Mr. Exsome stopped and stared.

"You don't know me?" The stranger smiled. "You'll be interested to learn that you're one of the few people who have ever seen The Ringer without his make-up."

"The Ringer?" croaked Exsome, and his face went green.

"Don't run—I can shoot quicker than you can move."

His right hand was caressing a Browning.

"Won't you sit down?"

The blackmailer sank back into a chair. He was speechless, could only gape at Judgment.

"You've had a fair warning, I think?" He asked the question in a pleasant, conversational tone. "I've been on your trail for quite a long time, but you've been so clever that it's been a little difficult to identify you, and I've been rather busy myself lately," He smiled. "And then I happened to be staying here. I've got one or two little bolt-holes, you know—they're rather necessary.

"When Mrs. Verriner said she had a friend to meet I feared the worst; but, then, I'm not a censor of morals. Curiosity and interest induced me to stay in the house one day when you came—you never know what you may learn of value if you listen hard enough. Of course, I am so much of a gentleman that if it had been a vulgar love affair I shouldn't have listened at all. But it wasn't a vulgar love affair; it was a vulgar blackmailing affair. Did you bring the letter?"

Exsome nodded dumbly.

"Put it on the table. Throw on to the table also the money you drew from the bank. I phoned you this afternoon and got you on the run—oh yes! I know all about Joe; that was only natural, for I made a very thorough inquiry about you and your connections."

He waited a little while, and then said sharply: "The letter and the money!"

Exsome obeyed; and then he found his voice.

"Is that all you want?" he asked huskily.

The Ringer shook his head.

"I want something more. I've been looking up your cases. I don't suppose you ever think of them—they're not nice, are they? Do you remember that unfortunate lady who was found with her head in a gas oven? And the girl who walked into a pond and stayed there? And that elderly clergyman who went a little wrong in his head after you'd taken sixteen hundred pounds out of him? Now, take only those few cases."

Mr. Exsome remembered them rather well. The memory of them was very vivid at that moment. Perhaps for the first time he was seeing another point of view.

"That's all," said the Ringer, and rose. "Let's go outside."

    

The morning mail brought Mrs.

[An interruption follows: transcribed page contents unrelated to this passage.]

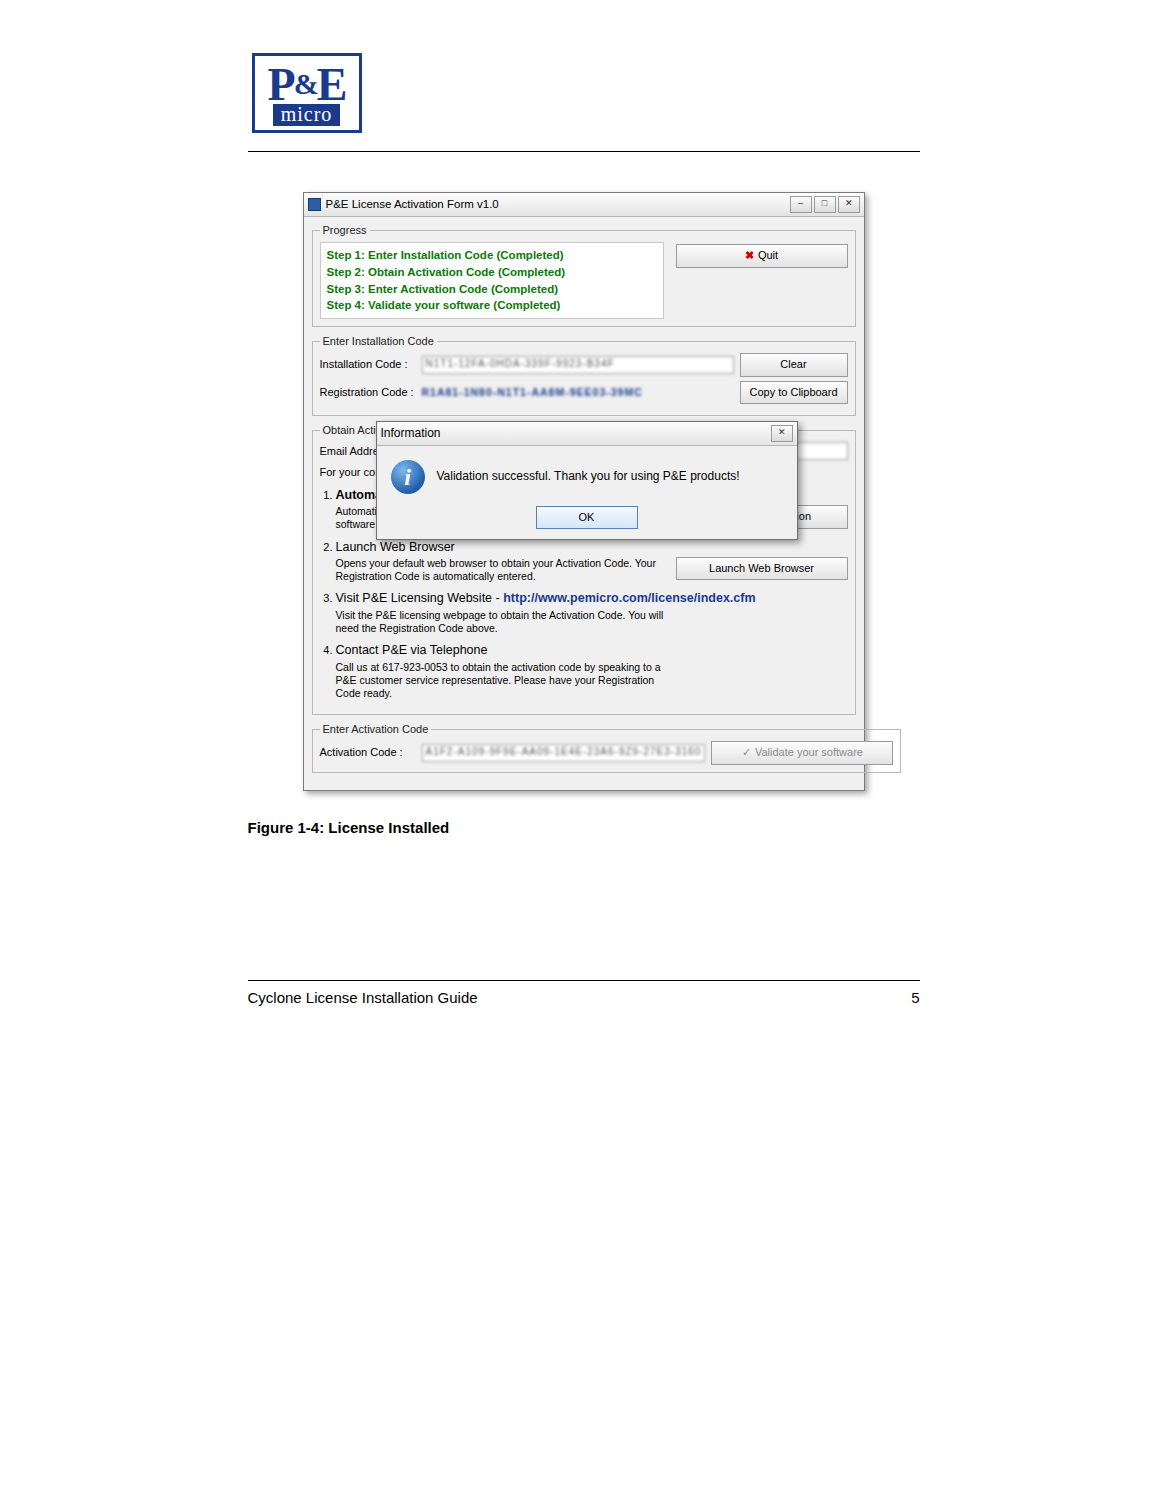P&E micro
P&E License Activation Form v1.0
–□✕
Progress
Step 1: Enter Installation Code (Completed)
Step 2: Obtain Activation Code (Completed)
Step 3: Enter Activation Code (Completed)
Step 4: Validate your software (Completed)
✖ Quit
Enter Installation Code
Installation Code :
N1T1-12FA-0HDA-339F-9923-B34F
Clear
Registration Code :
R1A81-1N80-N1T1-AA8M-9EE03-39MC
Copy to Clipboard
Obtain Activation Code
Email Address :
For your convenience, there are several ways to obtain your activation code:
Automatic Activation
Automatically obtains your Activation Code and validates your software. Recommended. Internet Connection required.
Automatic Activation
Launch Web Browser
Opens your default web browser to obtain your Activation Code. Your Registration Code is automatically entered.
Launch Web Browser
Visit P&E Licensing Website - http://www.pemicro.com/license/index.cfm
Visit the P&E licensing webpage to obtain the Activation Code. You will need the Registration Code above.
Contact P&E via Telephone
Call us at 617-923-0053 to obtain the activation code by speaking to a P&E customer service representative. Please have your Registration Code ready.
Enter Activation Code
Activation Code :
A1F2-A109-9F9E-AA09-1E4E-23A6-9Z9-27E3-3160
✓ Validate your software
Information
✕
i
Validation successful. Thank you for using P&E products!
OK
Figure 1-4: License Installed
Cyclone License Installation Guide
5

Leadale Verriner two letters—one from the lawyer regretting his inability to arrange the mortgage; the other (and this was registered) a letter three years old, and she nearly fainted.

With it was a slip of paper which said:


I shall not trouble you again. All the money I received from you I have paid into your London account.


Bewildered, yet half-swooning with joy, she pushed the letter into the grate.

Ten minutes later her banker rang her. The money had arrived by post.

"Only your name written on a postcard was with the banknotes."

Her husband was in town. That afternoon she saw the tricolour flying and strolled across to the cottage. The Frenchman was in his garden, a long cheroot between his teeth, and he greeted her volubly.

"Here is your key, Monsieur Vaux," she said in her excellent French. And then, with a smile: "You were very busy yesterday afternoon. One of my gardeners told me he saw you digging frantically!"

She looked round the garden; there was no sign of the trench the gamekeeper had reported, but the earth had been turned and a new oval garden-bed had appeared amid the rank grass.

"There I shall plant forget-me-nots," said Mr. Vaux, "which shall remind of one small service which I was able to render you, madam."

She thought he was referring to the key. He was, in point of fact, thinking of something quite different.